I'm going to highlight all my layers. That was command A or control A. I'm going to hide all my properties. That's command tilde or control tilde.
Tilde is the squiggly line above tap. This time it expanded them all. I'll do it now to hide them all.
Okay, now if I press U, it'll only show me these three animated properties. What I want to do is grab all of the ending keyframes, and instead of a one second animation, what if I decide to go to a two second animation? So I'll drag all the three of these over. I'm going to hold down shift while I snap.
And again, because this is all created by a loop, no problem at all. So I've slowed down the animation, made it slow in half, only by moving three keyframes rather than adjusting the timing of possibly 30, 40, 50. So it's a lot more efficient to use loop out when you have repeating animation.
Now keep in mind, loop out isn't designed to stop. There are ways of stopping expressions like loop out at a certain time or a certain range, but that requires usually writing a bit more code. So in this case, my goal was to create something that would run forever, and that's the way I'll be using most expressions.

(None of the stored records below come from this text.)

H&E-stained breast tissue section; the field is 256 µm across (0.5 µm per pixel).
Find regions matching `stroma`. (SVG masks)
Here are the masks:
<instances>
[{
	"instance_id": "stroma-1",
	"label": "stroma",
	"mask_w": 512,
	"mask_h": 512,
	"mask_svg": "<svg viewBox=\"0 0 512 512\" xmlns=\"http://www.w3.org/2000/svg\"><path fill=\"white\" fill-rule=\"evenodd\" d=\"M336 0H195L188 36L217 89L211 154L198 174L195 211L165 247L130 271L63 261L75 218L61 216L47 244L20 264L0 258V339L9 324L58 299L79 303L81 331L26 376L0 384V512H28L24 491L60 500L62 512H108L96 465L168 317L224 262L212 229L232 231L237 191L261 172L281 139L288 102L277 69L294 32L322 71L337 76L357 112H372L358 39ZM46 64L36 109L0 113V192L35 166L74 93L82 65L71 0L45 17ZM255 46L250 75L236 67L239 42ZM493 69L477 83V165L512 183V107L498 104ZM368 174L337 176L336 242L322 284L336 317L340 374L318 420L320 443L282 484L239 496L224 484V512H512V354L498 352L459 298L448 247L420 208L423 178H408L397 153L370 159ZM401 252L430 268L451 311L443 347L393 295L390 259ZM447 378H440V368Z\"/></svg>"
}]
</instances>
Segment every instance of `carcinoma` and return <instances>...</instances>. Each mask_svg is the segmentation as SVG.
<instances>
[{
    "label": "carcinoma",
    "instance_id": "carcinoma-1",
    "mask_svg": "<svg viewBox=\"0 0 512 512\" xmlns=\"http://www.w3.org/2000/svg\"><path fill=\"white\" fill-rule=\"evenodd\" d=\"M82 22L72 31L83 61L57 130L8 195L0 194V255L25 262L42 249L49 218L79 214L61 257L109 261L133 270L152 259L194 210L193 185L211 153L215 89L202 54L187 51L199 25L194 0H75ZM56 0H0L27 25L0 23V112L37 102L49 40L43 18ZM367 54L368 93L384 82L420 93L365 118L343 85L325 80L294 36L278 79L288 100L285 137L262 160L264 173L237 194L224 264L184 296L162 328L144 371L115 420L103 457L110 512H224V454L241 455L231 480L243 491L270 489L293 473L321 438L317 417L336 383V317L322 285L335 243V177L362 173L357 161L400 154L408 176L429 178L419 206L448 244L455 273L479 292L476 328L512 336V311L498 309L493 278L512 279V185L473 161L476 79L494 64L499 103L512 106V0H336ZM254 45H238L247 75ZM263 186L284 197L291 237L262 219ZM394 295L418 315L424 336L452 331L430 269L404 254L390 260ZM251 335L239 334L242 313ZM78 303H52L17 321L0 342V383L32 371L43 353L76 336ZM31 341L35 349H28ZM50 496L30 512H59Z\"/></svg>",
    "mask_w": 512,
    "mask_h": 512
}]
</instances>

I want something that runs forever, something that randomizes forever. If I need to stop it usually, or if I need to stop it at specific points in time and have things happen and have things timed to like voiceover or music or something, I'll use keyframes for that. But for repetitive repeating animation, expressions can be very, very helpful.
And if you do decide to explore it, it is a very powerful language, and there are people who specialize in this aspect of After Effects. So that looks pretty good. And that's how you use the loop out expression.
Now technically, by the way, there was a fourth word that I could have put in the parentheses. It's called continue. Continue is the fourth argument that I could actually put inside of the parentheses.
It would have actually, in this case, done pretty much the same thing that cycle did where I would have used it on the minute hand, if anywhere. It might have even done the same thing that I did with offset as well. It basically just calculates the change in value, just keeps going.
So apparently it's not a loop, but they just list it with loop out. But these are the three common variations of the loop out expression.